Adrián Lois

Personal information
- Full name: Adrián Lois Sixto
- Date of birth: 12 February 1989 (age 37)
- Place of birth: Valencia, Spain
- Height: 1.76 m (5 ft 9+1⁄2 in)
- Position: Midfielder

Team information
- Current team: Torrent
- Number: 22

Youth career
- 2004–2008: Levante

Senior career*
- Years: Team / Apps / (Gls)
- 2008–2012: Levante B / 119 / (6)
- 2010–2011: Levante / 2 / (0)
- 2012–2014: Castellón / 73 / (4)
- 2014–2015: Acero / 36 / (0)
- 2015–2018: Saguntino / 100 / (7)
- 2018–2019: Atzeneta / 31 / (1)
- 2019–2021: Saguntino / 51 / (2)
- 2021–: Torrent / 149 / (6)

= Adrián Lois =

Spanish footballer

Adrián Lois Sixto (born 12 February 1989) is a Spanish footballer who plays for Torrent as a midfielder.

==Football career==
Born in Valencia, Lois played youth football for local Levante UD, making his senior debuts with the reserves in the 2007–08 season, in Segunda División B. On 19 June 2010, with the main squad already promoted to La Liga, he made his official debut, coming on as a second-half substitute in a 0–4 away defeat against Real Betis in the Segunda División championship.

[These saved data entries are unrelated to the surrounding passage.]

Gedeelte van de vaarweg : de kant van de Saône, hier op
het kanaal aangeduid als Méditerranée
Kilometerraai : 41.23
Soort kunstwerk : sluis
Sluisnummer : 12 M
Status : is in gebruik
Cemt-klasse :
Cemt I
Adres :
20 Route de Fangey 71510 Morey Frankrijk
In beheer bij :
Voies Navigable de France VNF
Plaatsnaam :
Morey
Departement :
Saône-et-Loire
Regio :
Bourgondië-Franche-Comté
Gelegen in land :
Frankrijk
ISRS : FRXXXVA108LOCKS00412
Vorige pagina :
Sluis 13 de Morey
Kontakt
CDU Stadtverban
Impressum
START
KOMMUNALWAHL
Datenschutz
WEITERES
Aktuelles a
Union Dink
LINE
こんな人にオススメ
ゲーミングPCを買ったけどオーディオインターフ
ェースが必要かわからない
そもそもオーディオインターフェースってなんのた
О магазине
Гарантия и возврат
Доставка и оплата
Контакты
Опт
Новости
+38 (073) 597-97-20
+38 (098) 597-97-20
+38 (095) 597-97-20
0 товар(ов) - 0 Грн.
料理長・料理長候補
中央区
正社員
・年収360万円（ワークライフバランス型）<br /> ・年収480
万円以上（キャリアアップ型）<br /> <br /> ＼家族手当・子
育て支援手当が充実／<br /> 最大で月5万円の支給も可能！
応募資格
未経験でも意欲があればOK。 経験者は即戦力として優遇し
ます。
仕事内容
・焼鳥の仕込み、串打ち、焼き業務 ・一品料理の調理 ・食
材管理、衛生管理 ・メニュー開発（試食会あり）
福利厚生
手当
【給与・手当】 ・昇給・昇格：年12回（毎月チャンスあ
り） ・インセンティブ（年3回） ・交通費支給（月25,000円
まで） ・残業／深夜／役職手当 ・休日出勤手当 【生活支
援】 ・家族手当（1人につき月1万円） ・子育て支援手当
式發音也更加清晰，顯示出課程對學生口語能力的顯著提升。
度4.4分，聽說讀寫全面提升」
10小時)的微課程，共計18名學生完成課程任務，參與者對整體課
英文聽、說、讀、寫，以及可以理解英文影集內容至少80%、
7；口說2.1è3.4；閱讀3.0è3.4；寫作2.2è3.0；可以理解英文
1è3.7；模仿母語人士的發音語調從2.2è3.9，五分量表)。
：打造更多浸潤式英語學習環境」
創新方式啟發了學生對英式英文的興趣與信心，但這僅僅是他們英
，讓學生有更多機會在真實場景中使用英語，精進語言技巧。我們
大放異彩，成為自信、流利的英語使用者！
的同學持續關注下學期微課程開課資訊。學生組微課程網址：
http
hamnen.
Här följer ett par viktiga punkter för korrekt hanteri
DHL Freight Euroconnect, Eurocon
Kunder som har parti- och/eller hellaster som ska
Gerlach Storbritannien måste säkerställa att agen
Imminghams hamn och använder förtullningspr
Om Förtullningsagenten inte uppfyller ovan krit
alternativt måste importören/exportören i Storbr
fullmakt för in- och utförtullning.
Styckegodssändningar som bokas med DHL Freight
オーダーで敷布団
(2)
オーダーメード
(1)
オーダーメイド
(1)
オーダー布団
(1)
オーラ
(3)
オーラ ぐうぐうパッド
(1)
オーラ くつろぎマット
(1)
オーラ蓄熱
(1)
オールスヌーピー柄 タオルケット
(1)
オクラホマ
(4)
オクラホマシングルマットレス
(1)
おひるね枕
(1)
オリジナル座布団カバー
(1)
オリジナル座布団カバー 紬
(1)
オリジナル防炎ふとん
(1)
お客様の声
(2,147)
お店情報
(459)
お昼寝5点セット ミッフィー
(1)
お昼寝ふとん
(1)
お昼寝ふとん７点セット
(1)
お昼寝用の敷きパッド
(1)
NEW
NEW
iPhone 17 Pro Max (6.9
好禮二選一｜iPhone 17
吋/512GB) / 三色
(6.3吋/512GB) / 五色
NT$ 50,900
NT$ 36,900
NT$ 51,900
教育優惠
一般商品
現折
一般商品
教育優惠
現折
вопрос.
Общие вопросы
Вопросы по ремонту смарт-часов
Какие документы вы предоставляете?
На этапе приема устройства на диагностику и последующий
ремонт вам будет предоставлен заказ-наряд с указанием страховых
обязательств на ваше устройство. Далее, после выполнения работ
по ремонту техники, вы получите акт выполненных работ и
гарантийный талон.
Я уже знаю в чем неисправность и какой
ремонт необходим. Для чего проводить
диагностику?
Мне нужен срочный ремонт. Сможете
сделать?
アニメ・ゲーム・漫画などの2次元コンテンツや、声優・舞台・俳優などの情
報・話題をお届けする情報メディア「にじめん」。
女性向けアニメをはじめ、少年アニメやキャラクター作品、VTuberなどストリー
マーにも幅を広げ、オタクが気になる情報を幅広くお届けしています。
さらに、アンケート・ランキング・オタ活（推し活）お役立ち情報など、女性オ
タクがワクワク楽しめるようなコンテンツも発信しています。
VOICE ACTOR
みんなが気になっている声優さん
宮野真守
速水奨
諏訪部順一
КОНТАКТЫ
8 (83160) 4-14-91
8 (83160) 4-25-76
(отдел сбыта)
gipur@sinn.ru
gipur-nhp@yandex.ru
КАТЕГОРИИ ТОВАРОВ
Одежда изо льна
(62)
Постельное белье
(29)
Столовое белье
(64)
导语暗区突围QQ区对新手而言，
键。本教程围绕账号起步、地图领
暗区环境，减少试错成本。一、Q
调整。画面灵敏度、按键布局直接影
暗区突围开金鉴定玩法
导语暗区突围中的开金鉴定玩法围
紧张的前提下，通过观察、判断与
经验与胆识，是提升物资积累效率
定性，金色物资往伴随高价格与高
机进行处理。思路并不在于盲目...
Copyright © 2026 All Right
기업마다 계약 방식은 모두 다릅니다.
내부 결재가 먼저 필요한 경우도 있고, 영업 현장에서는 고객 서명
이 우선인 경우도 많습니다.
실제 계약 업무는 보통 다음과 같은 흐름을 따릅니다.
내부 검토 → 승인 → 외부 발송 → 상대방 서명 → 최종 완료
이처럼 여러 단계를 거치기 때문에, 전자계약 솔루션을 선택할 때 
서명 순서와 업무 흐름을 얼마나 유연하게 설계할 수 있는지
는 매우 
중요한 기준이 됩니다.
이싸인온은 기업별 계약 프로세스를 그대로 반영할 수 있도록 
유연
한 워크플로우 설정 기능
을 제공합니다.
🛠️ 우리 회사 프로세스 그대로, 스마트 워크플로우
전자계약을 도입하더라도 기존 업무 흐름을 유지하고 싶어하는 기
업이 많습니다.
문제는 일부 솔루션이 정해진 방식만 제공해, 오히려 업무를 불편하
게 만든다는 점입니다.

On 6 January 2011 Lois made his second appearance with the Granotas, in a 2–0 home win over Real Madrid for the campaign's Copa del Rey. His first game in the top flight occurred on 19 February, playing the last 11 minutes in a 0–2 away defeat to the same team.

In the 2012 summer Lois left Levante and signed with neighbouring CD Castellón, in Tercera División. On 19 February 2013 he was expected to join China League One club Hubei China-Kyle, but the deal fell through days later, and he signed a new two-year contract in July.